Optimal Congestion Pricing with Day-to-Day Evolutionary Flow Dynamics: A Mean–Variance Optimization Approach

Abstract

This paper investigates the optimal congestion pricing problem that considers day-to-day evolutionary flow dynamics. Under the circumstance that traffic flows evolve from day to day and the system might be in a non-equilibrium state during a certain period of days after implementing (or adjusting) a congestion toll scheme, it is questionable to use an equilibrium-based index under steady state as the objective to measure the performance of a congestion toll scheme. To this end, this paper proposes a mean–variance-based congestion pricing scheme, which is a robust optimization model, to consider the evolution process of traffic flow dynamics in the optimal toll design problem.

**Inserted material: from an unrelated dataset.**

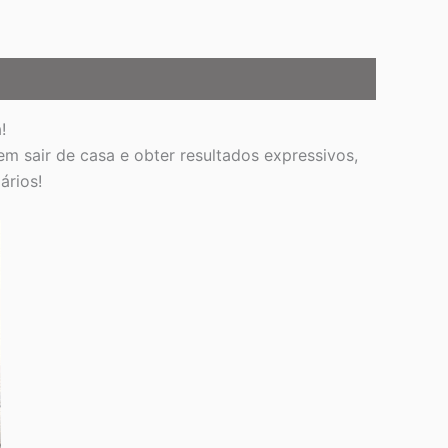
a!
m sair de casa e obter resultados expressivos,
ários!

More specifically, in the mean–variance-based toll scheme, travelers aim to minimize the variance of expected total travel costs (ETTCs) on different days to reduce risk in daily travels, while the average ETTC over the whole planning period is restricted to being no larger than a predetermined target value set by the authorities. A metaheuristic approach based on the whale optimization algorithm is designed to solve the proposed mean–variance-based day-to-day dynamic congestion pricing problem. Finally, a numerical experiment is conducted to validate the effectiveness of the proposed model and solution algorithm. Results show that the used 9-node network can reach a steady state within 18 days after implementing the mean–variance-based congestion pricing, and the optimal toll scheme can be also obtained with this toll strategy.